文書の抜粋:
--- --- ---
V氏はどうやら他人から見下されることに過敏な人であった。
他人を低く扱おうとする言動もその本質と関係して根付いているらしく、何かと理由をつけては自分の優位性を強調しようとした。
差別意識を露骨に示すのは会社のルールで御法度になっていたが、仕事上の理由で自らX社の籍を失って派遣社員になっていた私に対し、彼は独自の情念と言い方で分際をわきまえさせるべく妙な熱意を発揮した。
威張れるときに威張らないのは損だと信じているかのようなV氏の振る舞いは興味深くもあったが、私がより問題にせざるを得なかったのは彼の能力であった。
P氏と比べれば専門性が多少は高いと判断できる面があるとはいえ、理解の幅が狭く、発想のスケールが小さく、使っている研究開発費に見合うだけの大きなビジネスを創出する力は備えていなかった。W社で生まれた萌芽(ほうが)を活かすのはY社の使命の一つであるはずだが、彼はその任にとても堪えない人だった。
--- --- ---
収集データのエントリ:
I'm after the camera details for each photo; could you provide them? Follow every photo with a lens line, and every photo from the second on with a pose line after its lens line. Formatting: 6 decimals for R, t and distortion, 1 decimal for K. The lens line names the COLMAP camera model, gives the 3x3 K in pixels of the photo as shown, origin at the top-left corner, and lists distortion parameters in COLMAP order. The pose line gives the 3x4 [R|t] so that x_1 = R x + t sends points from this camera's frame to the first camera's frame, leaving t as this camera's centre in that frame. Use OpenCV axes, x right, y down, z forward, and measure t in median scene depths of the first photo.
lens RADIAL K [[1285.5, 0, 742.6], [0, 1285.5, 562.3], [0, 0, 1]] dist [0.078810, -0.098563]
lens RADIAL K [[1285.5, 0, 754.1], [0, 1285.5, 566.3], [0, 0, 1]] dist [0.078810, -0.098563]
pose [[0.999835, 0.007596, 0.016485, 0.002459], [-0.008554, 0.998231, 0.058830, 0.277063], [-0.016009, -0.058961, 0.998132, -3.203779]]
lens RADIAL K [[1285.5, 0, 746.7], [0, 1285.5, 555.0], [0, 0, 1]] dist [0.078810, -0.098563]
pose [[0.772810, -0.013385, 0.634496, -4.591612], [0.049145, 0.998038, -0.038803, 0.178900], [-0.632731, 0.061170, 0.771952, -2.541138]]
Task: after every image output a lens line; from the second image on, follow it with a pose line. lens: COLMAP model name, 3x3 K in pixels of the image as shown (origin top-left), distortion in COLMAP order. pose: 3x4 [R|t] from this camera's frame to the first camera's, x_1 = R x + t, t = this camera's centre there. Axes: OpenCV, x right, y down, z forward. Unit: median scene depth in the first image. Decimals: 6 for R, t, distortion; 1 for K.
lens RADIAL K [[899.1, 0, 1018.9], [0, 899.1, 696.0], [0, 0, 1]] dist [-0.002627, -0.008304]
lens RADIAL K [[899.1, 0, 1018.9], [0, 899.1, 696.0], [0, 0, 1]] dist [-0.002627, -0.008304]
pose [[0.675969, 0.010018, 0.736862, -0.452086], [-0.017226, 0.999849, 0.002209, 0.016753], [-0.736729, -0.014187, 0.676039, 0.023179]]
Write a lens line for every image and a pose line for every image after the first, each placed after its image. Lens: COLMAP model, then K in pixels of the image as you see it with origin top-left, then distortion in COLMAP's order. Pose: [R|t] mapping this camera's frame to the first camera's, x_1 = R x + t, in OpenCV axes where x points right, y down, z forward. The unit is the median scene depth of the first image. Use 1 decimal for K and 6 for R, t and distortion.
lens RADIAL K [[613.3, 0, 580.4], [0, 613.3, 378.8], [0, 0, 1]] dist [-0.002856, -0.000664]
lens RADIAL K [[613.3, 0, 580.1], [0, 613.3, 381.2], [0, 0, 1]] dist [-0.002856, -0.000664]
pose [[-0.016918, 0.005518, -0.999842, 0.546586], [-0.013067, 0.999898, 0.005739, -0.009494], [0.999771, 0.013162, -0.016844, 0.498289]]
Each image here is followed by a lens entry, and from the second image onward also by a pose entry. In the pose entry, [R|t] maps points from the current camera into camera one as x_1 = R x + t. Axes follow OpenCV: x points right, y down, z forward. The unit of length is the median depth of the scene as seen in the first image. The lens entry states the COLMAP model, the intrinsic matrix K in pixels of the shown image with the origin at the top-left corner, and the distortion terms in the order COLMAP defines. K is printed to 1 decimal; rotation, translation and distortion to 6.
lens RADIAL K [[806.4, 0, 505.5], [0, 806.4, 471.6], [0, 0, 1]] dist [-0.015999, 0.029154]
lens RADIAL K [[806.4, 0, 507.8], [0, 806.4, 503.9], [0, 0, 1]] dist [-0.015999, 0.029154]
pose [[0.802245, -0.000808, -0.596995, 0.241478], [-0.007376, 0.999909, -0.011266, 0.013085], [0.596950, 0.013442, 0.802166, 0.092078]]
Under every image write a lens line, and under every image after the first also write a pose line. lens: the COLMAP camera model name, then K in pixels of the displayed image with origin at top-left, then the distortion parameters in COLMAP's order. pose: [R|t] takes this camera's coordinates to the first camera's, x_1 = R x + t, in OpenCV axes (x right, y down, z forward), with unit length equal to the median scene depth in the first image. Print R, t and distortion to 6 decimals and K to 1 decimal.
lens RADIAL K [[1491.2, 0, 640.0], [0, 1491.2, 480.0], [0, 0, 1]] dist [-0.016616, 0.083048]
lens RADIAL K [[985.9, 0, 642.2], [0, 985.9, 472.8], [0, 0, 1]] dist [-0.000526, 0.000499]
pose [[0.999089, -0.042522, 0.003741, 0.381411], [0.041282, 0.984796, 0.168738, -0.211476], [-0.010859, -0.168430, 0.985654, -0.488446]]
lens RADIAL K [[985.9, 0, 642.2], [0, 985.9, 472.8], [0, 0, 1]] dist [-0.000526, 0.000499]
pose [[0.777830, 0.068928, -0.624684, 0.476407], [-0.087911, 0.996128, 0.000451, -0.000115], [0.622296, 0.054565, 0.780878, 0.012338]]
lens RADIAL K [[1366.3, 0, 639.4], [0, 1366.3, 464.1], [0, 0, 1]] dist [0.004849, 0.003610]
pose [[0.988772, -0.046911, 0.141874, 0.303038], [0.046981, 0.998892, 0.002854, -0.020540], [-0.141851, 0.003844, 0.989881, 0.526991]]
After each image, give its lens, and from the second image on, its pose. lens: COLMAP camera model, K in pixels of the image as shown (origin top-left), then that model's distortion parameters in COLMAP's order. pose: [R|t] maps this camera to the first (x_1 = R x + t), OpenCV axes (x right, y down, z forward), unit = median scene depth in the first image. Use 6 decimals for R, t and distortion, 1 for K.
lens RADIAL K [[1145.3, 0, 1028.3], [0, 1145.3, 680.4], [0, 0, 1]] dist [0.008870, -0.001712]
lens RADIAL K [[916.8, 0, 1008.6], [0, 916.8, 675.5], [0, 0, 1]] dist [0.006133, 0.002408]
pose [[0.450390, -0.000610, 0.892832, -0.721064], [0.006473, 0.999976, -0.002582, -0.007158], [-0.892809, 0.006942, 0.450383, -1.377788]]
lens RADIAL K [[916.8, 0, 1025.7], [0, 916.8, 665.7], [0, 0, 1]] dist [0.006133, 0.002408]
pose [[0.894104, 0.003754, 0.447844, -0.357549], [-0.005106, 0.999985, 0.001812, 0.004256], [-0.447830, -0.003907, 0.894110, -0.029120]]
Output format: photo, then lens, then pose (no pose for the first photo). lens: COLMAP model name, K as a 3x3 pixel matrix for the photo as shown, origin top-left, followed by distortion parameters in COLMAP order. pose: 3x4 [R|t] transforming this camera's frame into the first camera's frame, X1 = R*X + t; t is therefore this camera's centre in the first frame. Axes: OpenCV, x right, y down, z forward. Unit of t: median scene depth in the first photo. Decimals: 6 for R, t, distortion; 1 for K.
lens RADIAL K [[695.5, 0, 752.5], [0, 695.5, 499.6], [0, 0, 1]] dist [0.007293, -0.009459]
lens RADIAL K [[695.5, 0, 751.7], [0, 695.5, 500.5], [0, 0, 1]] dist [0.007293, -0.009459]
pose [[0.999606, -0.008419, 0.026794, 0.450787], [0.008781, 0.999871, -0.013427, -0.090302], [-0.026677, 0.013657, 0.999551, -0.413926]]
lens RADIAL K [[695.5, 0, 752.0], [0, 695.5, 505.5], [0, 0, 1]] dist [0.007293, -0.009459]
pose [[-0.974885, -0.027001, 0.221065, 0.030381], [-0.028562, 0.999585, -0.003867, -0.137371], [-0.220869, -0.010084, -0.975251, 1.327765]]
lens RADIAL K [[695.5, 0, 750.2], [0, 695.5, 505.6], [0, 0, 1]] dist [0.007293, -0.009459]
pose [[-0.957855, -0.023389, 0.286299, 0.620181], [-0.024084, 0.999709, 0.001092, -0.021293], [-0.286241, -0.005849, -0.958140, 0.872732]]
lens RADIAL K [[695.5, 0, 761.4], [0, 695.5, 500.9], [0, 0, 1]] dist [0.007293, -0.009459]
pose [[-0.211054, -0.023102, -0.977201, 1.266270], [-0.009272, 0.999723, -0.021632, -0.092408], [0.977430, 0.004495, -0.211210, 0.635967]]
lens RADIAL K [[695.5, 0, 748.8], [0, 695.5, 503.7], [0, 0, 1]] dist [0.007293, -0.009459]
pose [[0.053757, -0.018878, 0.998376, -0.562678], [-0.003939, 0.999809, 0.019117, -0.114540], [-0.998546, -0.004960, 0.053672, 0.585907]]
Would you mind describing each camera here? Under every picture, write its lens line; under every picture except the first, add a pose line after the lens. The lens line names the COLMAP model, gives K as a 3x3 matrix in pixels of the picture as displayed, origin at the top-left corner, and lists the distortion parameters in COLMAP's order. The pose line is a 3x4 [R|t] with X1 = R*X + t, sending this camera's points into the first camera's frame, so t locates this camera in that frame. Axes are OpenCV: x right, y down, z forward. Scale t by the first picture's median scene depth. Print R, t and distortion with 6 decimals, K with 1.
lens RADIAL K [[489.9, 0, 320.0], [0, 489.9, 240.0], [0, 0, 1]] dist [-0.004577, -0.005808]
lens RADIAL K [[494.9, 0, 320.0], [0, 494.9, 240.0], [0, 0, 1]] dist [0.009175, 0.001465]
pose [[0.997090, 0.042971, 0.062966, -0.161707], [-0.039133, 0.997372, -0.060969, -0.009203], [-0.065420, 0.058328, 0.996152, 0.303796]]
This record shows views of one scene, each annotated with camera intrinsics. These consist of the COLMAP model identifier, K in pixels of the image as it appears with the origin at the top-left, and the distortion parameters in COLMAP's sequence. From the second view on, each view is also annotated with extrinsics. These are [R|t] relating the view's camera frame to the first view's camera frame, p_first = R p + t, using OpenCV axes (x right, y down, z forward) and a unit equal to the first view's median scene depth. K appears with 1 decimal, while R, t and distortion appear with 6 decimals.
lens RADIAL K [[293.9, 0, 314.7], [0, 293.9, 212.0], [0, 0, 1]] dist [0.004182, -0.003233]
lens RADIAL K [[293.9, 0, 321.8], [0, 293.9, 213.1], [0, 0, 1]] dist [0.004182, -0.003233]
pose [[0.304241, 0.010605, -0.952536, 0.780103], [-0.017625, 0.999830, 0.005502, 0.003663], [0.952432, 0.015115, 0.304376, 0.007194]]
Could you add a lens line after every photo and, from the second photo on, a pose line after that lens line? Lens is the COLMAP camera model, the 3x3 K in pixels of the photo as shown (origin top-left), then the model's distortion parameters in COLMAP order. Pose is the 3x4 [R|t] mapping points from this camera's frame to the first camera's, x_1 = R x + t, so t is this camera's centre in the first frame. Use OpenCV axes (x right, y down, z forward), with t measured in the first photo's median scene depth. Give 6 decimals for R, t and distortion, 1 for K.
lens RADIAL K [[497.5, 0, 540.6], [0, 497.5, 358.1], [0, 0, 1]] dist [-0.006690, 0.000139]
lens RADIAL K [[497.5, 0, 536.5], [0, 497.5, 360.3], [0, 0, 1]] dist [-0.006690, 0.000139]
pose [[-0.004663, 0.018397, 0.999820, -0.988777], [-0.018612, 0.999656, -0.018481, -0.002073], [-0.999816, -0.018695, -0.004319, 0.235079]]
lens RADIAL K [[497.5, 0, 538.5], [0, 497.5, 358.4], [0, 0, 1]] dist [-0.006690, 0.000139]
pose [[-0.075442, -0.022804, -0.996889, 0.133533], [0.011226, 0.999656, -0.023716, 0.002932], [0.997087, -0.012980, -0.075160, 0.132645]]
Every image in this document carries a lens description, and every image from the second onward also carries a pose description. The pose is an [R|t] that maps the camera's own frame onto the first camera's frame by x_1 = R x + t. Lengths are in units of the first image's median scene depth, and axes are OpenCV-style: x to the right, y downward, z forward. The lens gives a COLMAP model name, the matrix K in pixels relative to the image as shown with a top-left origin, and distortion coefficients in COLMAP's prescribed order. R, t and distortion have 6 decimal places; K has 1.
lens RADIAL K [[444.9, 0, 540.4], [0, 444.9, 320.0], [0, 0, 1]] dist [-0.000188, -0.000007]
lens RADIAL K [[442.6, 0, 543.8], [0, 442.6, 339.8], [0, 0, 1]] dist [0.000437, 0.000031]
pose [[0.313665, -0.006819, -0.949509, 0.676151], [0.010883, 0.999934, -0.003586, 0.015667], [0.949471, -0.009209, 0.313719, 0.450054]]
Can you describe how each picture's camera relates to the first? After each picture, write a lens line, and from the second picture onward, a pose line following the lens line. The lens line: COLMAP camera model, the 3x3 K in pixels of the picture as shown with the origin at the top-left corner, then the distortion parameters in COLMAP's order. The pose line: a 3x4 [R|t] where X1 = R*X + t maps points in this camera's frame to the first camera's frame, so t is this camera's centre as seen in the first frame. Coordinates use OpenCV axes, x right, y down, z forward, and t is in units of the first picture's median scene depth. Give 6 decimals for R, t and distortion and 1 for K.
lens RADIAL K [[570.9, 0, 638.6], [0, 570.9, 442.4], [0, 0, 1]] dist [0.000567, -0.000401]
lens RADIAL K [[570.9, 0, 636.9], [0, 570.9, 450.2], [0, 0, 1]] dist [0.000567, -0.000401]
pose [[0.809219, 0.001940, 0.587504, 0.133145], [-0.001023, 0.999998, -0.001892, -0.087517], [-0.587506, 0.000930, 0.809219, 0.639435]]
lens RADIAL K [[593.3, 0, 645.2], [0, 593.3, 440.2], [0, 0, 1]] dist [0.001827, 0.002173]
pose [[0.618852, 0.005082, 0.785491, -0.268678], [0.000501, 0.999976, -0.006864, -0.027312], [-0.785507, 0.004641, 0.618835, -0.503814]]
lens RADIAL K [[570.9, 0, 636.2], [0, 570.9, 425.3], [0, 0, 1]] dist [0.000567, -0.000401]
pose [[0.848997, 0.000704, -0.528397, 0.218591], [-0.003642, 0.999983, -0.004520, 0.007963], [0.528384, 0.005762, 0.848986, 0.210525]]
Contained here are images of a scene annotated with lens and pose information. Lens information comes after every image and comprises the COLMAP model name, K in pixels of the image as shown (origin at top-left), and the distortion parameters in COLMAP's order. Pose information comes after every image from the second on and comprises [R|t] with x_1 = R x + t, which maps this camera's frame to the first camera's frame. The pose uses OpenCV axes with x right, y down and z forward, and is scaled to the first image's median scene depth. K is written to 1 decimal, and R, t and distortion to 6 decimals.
--- --- ---
取り組む課題:
A. この抜粋によると、会社のルールで御法度とされていたことは何か。
B. 抜粋のうち「P氏と比べれば」で始まる段落を、主な事実を残したまま箇条書きにまとめてください。
C. 抜粋に出てくる会社名をすべて挙げよ。

練習問題の解答:
A. 差別意識を露骨に示すこと。

B.
- P氏と比べれば、専門性が多少は高いと判断できる面がある。
- ただし理解の幅が狭く、発想のスケールが小さい。
- 使っている研究開発費に見合うだけの大きなビジネスを創出する力はなかった。
- W社で生まれた萌芽を活かすのはY社の使命の一つであるはずだが、彼はその任にとても堪えなかった。

C. X社、W社、Y社